[Poetry] Five poems by Tracy Engle

Disassociation, Sunset

glass beach, fort bragg, ca

I stand in this moment as if it is

a shallow pool among rocks, and I am

watching waves rush from horizon.

How so much movement is stillness, how

so much sound becomes peace -

that overbearing roar between marine

layers and cold sand...

I have forgotten

I am here at all, and as ocean crashes

against scarred rocks, I too am marred

by seafoam and wind.

There is a certain coming-together

that happens here, the way beach glass

sparkles as the sun burns away

gray sky, and the water churns,

relentless, and eventually it all begins

to feel like breathing, like being

alive with the sun’s reflection stretching

further and further toward me

like a hand in comfort.



Destiny Manifest

Go West, they said, carry your weary

bones across wind-ravaged plains

and treacherous heights, and rest, finally,

at the edge of the world : observe

the abyss of ocean as it kisses

the abyss of sky / what greater

love have you witnessed? This is earth

dancing in space with the moon,

the almost angry song of waves, the frantic

cries of birds. Your hands are full of sand

or rock or sea glass, and you are holding

your soul, gritty and resilient, polished

in time. Pour it through your fingers. Watch

the sun become water and fire until your eyes

burn, and you mistake roiling fog for a shroud. /

On the cliff above, trees loom into shadow. They have

withstood fire, and were meant to; their seeds grow

best when burned. You are more driftwood than

rooted tree : you will linger here but not stay.

Go West, they told you, and you did, reaching

volatile water and salt and cold and more

questions than answers. The roar of waves

reminds you of breathing.



Wanderlust

some places speak your name

better than people do: they know

your secret name, the one you hide

from strange folk and carry

in the beat of your heart. not even

you know your name – it looks

like the places that call to you,

like little waterfalls and meandering

streams and trees gnarled with age;

you hear your name whispered

in the dry grasses on warm nights,

and you know it’s your name -

of course it’s your name, you are

listening with your soul. those places

remember your name even after you

have forgotten it again, and they

call you to them until you ache

inside.



On Edge

I stand on a cliff:

California fog billows

up from the ocean, bringing

salt and hints of life -

diffused cries of gulls

and fog horns with no

origin.
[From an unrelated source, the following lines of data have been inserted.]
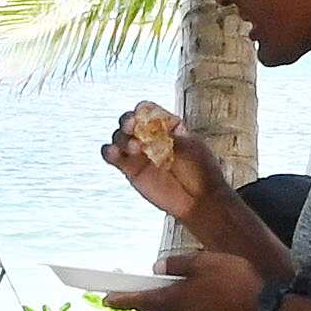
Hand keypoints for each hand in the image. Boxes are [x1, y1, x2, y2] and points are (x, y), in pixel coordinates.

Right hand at [99, 105, 227, 224]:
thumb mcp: (191, 148)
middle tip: (132, 126)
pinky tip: (113, 153)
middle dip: (127, 121)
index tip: (142, 114)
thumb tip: (151, 130)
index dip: (143, 110)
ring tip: (135, 148)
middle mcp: (149, 136)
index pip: (149, 111)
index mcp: (166, 126)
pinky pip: (113, 157)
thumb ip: (169, 137)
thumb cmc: (201, 171)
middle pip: (129, 121)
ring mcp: (139, 153)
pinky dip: (109, 152)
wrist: (199, 200)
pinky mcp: (130, 170)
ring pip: (119, 137)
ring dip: (122, 138)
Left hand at [105, 248, 266, 310]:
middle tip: (128, 293)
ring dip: (162, 304)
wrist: (268, 310)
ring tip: (157, 291)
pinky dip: (181, 307)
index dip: (122, 299)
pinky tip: (188, 297)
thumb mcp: (205, 262)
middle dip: (140, 301)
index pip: (141, 300)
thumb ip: (179, 264)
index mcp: (176, 300)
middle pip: (155, 309)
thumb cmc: (236, 281)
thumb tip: (158, 268)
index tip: (105, 299)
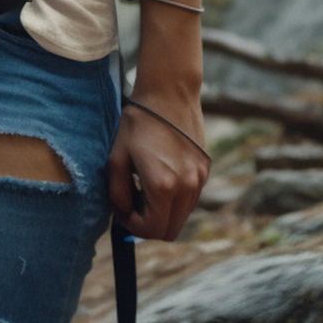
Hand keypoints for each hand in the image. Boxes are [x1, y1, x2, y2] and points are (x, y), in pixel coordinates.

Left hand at [107, 87, 209, 240]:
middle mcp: (187, 187)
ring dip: (164, 212)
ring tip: (145, 187)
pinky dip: (175, 198)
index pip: (151, 230)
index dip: (134, 227)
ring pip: (182, 216)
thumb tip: (122, 214)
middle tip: (133, 205)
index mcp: (163, 186)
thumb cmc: (138, 122)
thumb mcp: (117, 157)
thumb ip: (118, 193)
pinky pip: (190, 198)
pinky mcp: (205, 170)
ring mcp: (199, 179)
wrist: (168, 92)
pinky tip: (161, 175)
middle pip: (170, 231)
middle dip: (149, 225)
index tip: (123, 212)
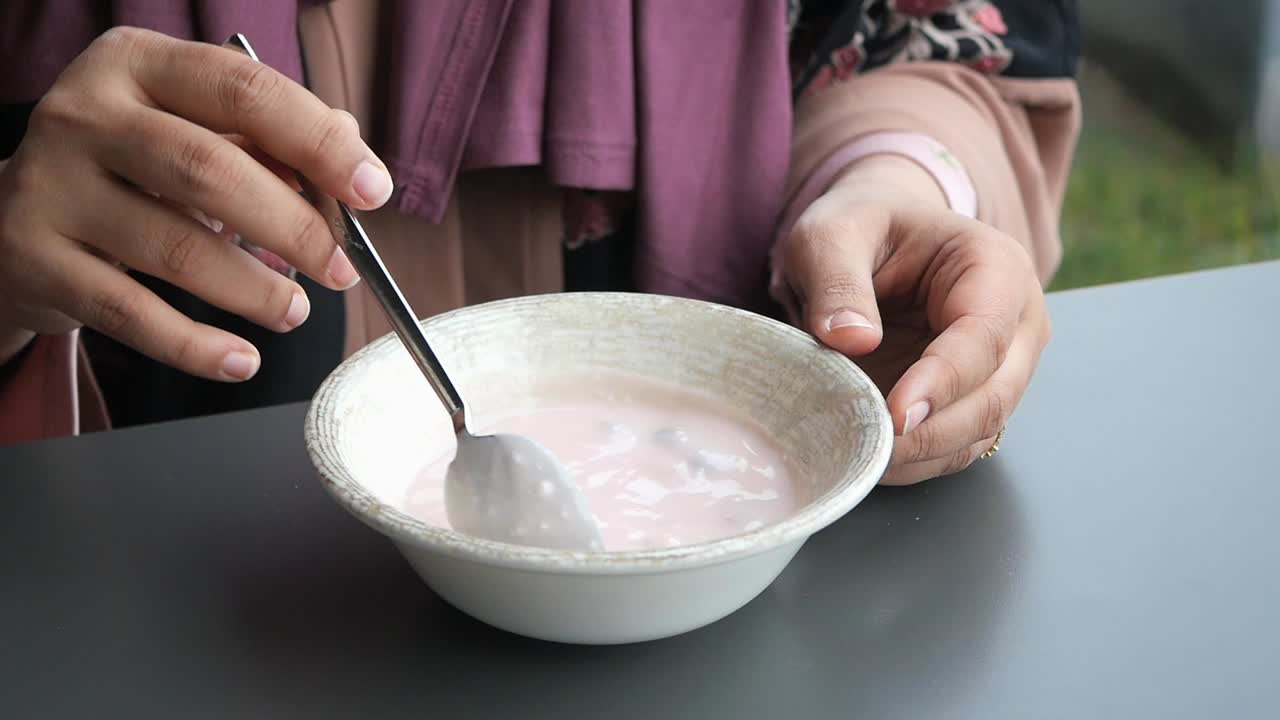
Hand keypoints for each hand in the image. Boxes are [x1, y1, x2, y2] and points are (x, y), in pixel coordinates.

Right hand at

I bathe in white

noise, soul motionless,

hair fluttering. I am

afraid of heights. In this

moment, I am a ghost,

like the sky, like the ocean.

I see nothing but my hands

grasping at clouds. Intangible.

Somewhere below me,

a passenger ship calls out

in short bursts, just as afraid

of sinking as I am.



Summer Skin

Dragons come to California

in summer, all hot winds

and fires, smoke hiding

mountains on the horizon.

I wear my summer skin

like armor, shining. I lose

myself in reflections, reminding

memories of girls laughing

at girls for being less

than perfect: I will not be

afraid to sweat. Magazines

don’t understand my beauty.

I am prettier with age, but vain

(women are always vain

when they say those things

men want to say for them).

I say I have become something

I cannot call a self – expanding

like flames in a meadow,

burning until the land is charred.

I will rise from my own ashes

a sequoia, until I burn again,

and I take comfort in knowing

that even smoke casts a shadow.



Tracy Engle is a sort of migratory bird, fluttering between the West Coast and the Midwest for most of her life. She is recovering from a number of chronic illnesses, particularly Lyme Disease and lingering Covid symptoms. Tracy has degrees in English and History with an emphasis in Creative Writing. She has amassed a collection of very unimpressive day jobs, but her passions include writing, photography, and providing unsolicited environmental activism at parties.